Five thiols—different in the length of the side chain and the hydrogen-binding abilities of the non-thiol terminal group—were selected for a systematic evaluation of their effect on CO2 reduction. Regarding the preparation of self-assembled monolayers (SAMs) of the thiols on copper surfaces, a pre-adsorption etching step with glacial acetic acid (i.e. to remove surface oxides) greatly enhanced the quality and reproducibility of the obtained SAMs. The functionalized surfaces were thoroughly characterized prior to the reaction and following electrolysis at different potentials by x-ray photoelectron spectroscopy (XPS). The measurements indicated that the stability of the adsorbed thiol SAMs depended on the electrolysis potential and on the length of the thiol side chain. Nevertheless, the adsorbed thiols were found to typically suppress the total current density without influencing much the product selectivity or, in the case of –OH and –NH2-terminated ligands, to promote the HER, particularly in the case of the latter. Despite this interesting result, attempts to exploit this effect under conditions with decreased proton availability (e.g. CO reduction in 0.1 M KOH) did not result in an enhancement of multicarbon product formation.

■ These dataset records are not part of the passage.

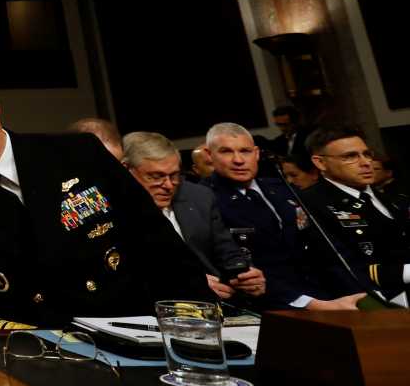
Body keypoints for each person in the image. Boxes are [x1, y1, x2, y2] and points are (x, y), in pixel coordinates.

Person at [0, 60, 210, 329]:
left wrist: (200, 332)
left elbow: (164, 251)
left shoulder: (78, 155)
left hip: (128, 335)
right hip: (24, 354)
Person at [206, 122, 361, 310]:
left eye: (245, 151)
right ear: (209, 156)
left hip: (325, 295)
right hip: (267, 306)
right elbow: (241, 271)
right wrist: (311, 304)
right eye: (226, 152)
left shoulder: (281, 188)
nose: (238, 160)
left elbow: (319, 246)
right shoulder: (204, 199)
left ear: (256, 153)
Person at [121, 131, 263, 301]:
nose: (168, 185)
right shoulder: (113, 210)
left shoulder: (199, 196)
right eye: (156, 177)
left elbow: (226, 250)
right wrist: (188, 283)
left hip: (218, 303)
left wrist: (245, 274)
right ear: (126, 170)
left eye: (174, 176)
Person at [301, 124, 407, 306]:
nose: (366, 163)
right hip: (367, 302)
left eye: (367, 154)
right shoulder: (310, 203)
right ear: (320, 162)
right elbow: (338, 268)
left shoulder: (394, 198)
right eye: (350, 156)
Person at [264, 104, 312, 168]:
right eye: (279, 125)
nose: (282, 128)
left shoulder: (309, 136)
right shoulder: (279, 140)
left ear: (295, 122)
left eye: (285, 124)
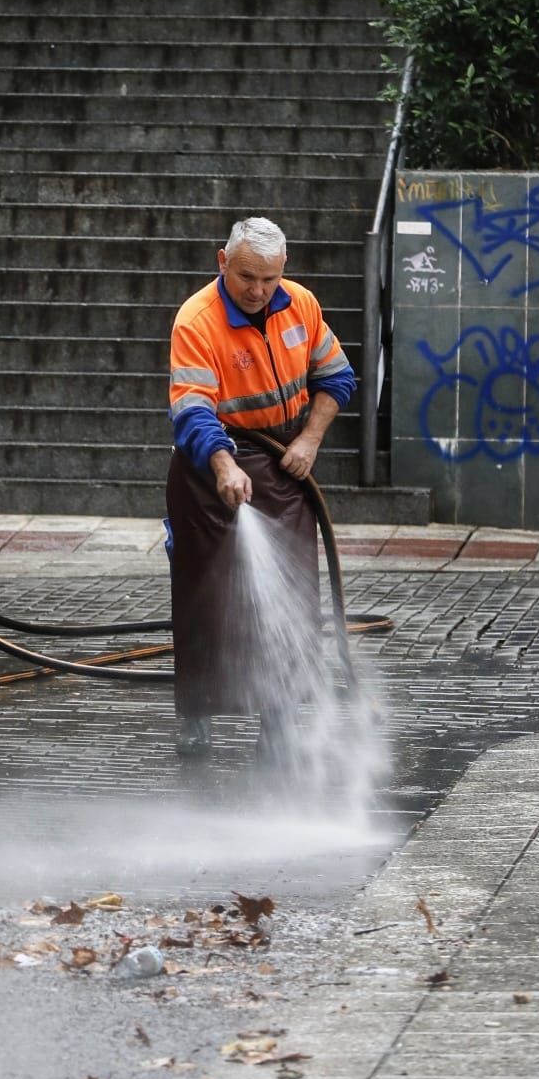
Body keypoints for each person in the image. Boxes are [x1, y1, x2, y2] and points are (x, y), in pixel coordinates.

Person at [164, 217, 357, 756]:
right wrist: (224, 465)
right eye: (248, 276)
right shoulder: (197, 320)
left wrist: (310, 439)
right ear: (222, 262)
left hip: (283, 464)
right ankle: (197, 716)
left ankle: (278, 717)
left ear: (284, 269)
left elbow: (337, 377)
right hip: (210, 473)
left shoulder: (301, 304)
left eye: (270, 279)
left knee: (291, 595)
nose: (258, 291)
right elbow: (193, 409)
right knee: (208, 598)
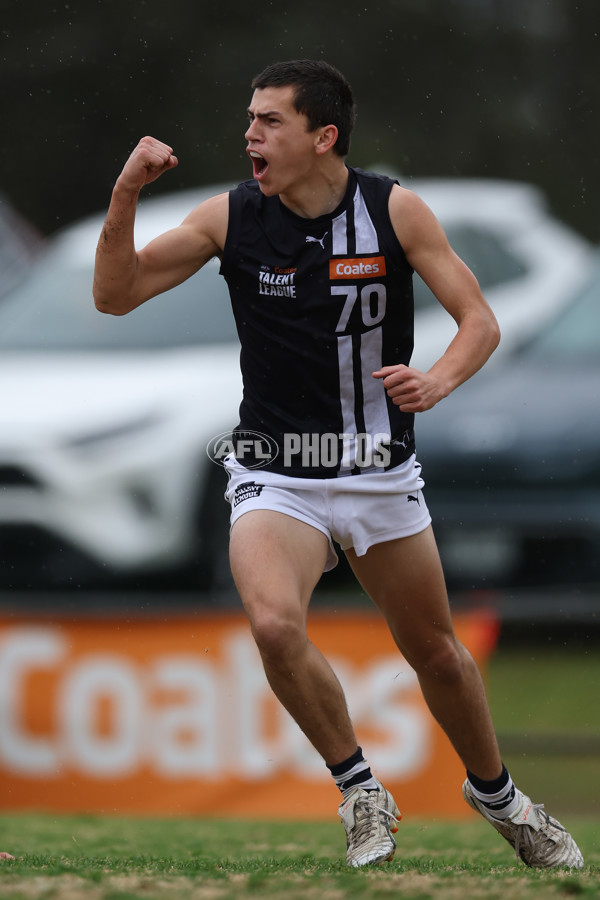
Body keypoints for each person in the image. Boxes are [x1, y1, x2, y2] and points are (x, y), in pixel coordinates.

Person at [93, 59, 583, 870]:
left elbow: (479, 322)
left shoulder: (395, 210)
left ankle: (499, 796)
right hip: (277, 472)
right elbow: (116, 295)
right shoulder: (232, 218)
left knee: (436, 655)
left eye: (270, 121)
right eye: (249, 118)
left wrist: (439, 378)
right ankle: (359, 787)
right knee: (275, 624)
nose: (250, 134)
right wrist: (125, 194)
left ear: (323, 137)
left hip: (380, 473)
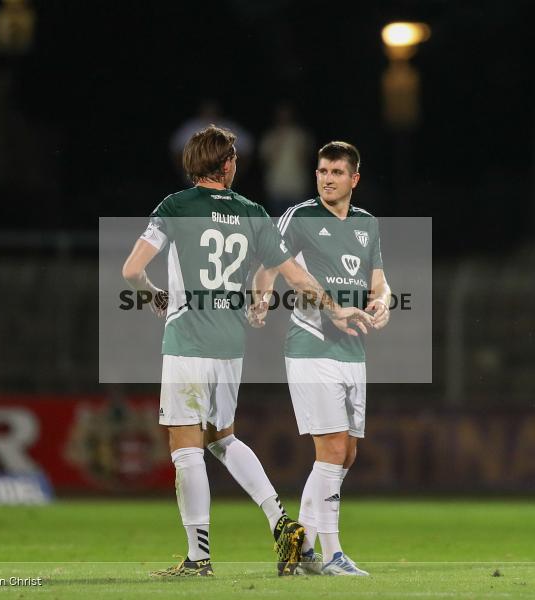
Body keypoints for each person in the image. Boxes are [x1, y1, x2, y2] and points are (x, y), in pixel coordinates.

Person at [122, 126, 373, 577]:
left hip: (188, 340)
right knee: (223, 438)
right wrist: (334, 309)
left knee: (186, 450)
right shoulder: (254, 213)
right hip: (229, 344)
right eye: (234, 157)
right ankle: (281, 521)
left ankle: (199, 559)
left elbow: (132, 269)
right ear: (226, 165)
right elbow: (295, 275)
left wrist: (153, 292)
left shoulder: (176, 207)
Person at [250, 141, 391, 576]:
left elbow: (379, 282)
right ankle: (331, 555)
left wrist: (383, 302)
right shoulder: (301, 216)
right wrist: (262, 293)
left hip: (352, 350)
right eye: (322, 170)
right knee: (330, 448)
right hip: (312, 345)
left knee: (346, 453)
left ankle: (303, 547)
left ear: (354, 179)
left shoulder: (367, 224)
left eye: (335, 172)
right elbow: (268, 262)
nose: (326, 178)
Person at [259, 102, 314, 216]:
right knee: (278, 222)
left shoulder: (301, 135)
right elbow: (265, 160)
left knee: (297, 223)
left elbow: (307, 159)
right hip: (276, 186)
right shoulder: (270, 136)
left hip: (297, 186)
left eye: (287, 114)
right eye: (281, 114)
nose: (284, 117)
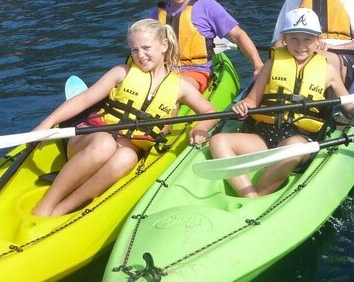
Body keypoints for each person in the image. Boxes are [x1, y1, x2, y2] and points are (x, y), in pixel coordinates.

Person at [31, 19, 220, 217]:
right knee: (105, 144)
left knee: (128, 157)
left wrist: (200, 128)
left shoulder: (180, 87)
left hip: (123, 148)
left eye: (146, 48)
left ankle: (63, 209)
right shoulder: (122, 72)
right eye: (135, 50)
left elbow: (209, 112)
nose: (141, 55)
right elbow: (84, 99)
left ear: (164, 45)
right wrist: (47, 123)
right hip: (88, 141)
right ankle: (45, 205)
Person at [209, 8, 354, 197]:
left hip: (300, 140)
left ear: (318, 41)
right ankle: (249, 195)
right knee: (218, 141)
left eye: (307, 39)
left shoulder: (328, 71)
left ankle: (260, 195)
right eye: (294, 38)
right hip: (264, 137)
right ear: (284, 39)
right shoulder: (271, 64)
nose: (301, 45)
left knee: (293, 148)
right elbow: (252, 100)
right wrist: (243, 105)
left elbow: (349, 105)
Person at [152, 0, 264, 93]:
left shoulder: (207, 7)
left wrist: (258, 64)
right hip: (163, 70)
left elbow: (238, 35)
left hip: (195, 72)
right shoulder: (155, 14)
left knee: (174, 89)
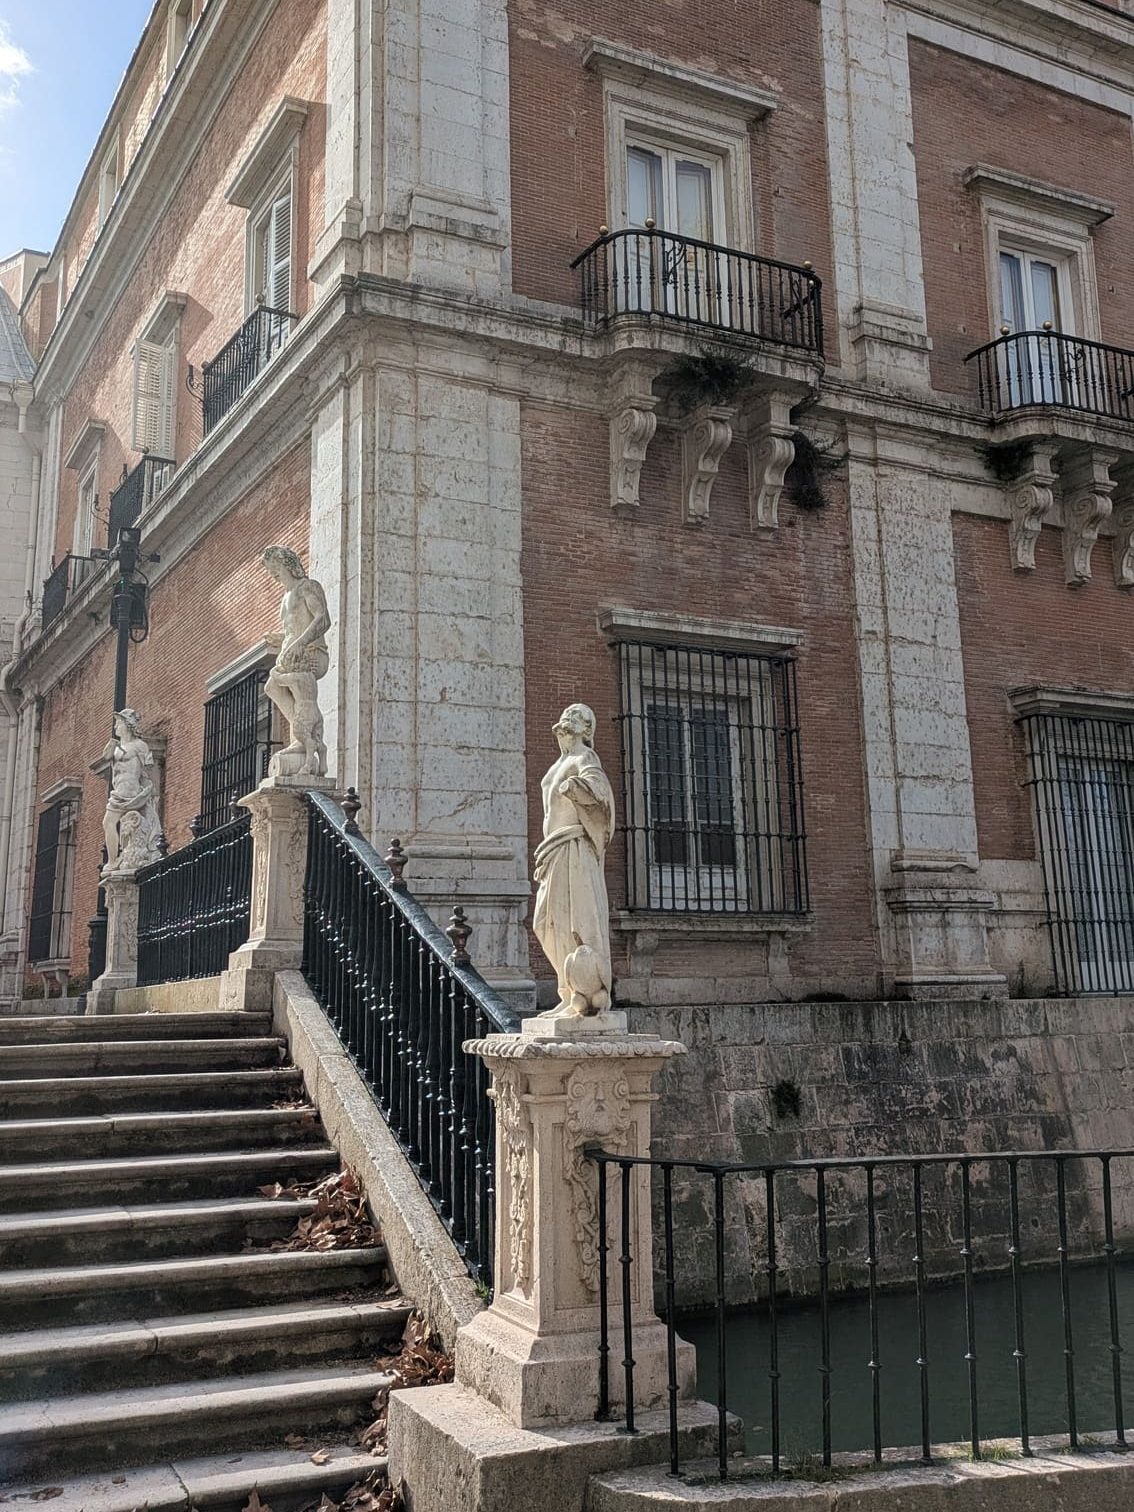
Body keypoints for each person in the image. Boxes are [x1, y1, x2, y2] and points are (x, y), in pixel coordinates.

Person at [532, 703, 616, 1018]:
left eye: (577, 716)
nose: (568, 718)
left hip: (574, 846)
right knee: (545, 923)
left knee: (576, 922)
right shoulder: (558, 763)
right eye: (567, 714)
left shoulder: (585, 757)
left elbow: (600, 792)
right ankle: (568, 993)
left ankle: (585, 994)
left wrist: (576, 788)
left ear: (586, 729)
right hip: (553, 850)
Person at [261, 546, 331, 778]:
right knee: (271, 687)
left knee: (284, 685)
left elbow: (323, 620)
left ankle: (303, 741)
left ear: (288, 565)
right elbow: (295, 628)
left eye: (276, 568)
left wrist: (300, 643)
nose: (274, 574)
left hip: (312, 653)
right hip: (294, 653)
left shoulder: (307, 587)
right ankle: (303, 736)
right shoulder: (285, 597)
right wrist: (281, 638)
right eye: (271, 570)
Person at [102, 708, 161, 873]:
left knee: (113, 822)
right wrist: (111, 746)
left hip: (131, 791)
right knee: (109, 823)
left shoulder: (139, 746)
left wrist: (149, 791)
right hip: (118, 793)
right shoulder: (116, 748)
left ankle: (118, 860)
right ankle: (114, 860)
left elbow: (148, 769)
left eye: (119, 723)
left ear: (128, 725)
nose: (116, 727)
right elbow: (106, 757)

Initial work in a zero-gap membrane electrode assembly (MEA)-type electrolyzer revealed that the neutralization of CO2 by OH− ions generated in situ by the eCO2RR leads to CO2 crossover as carbonate through the anion-exchange membrane (AEM) and to a non-stoichiometric decrease of the outlet flow from the reactor. If not accounted for, this effect can lead to large overestimations of the Faradaic efficiencies of the gas eCO2RR products and to an incorrect assessment of catalytic performance at elevated current densities. This problem was found to affect a large fraction of published studies, in which figures of merit—particularly for CO2 reduction to ethylene production under alkaline conditions—can be vastly overstated. Therefore, significant work was aimed at correcting these experimental shortcomings and developing robust protocols for the accurate quantification of catalytic performance at industrially relevant current densities. Based on these findings, awareness of this issue among the eCO2RR community is rapidly growing, leading to the adoption of methodological improvements and better data collection practices.
The zero-gap configuration of the electrolyzer (i.e. in which the catalyst layers are directly in contact with the membrane, with no liquid electrolyte in between) enabled the reduction of ohmic losses but complicated the recovery of liquid products. In light of this, ethylene was selected as the target product for the second part of the project. To this end, we evaluated nanostructured copper catalysts with abundant crystallographic facets over which CO2 reduction to ethylene is favored. Compared to benchmark catalysts, this strategy was successful in achieving higher production rates of ethylene, although selectivity over the parasitic hydrogen evolution reaction (HER) still needs to be improved. These results point toward the need for a better understanding of the factors that promote the HER at high current densities, such as water transport across AEMs, electrode flooding and the occurrence of mass transfer limitations. Nevertheless, this work points toward a viable strategy for enhancing the ethylene productivity of the eCO2RR at industrially relevant reaction rates.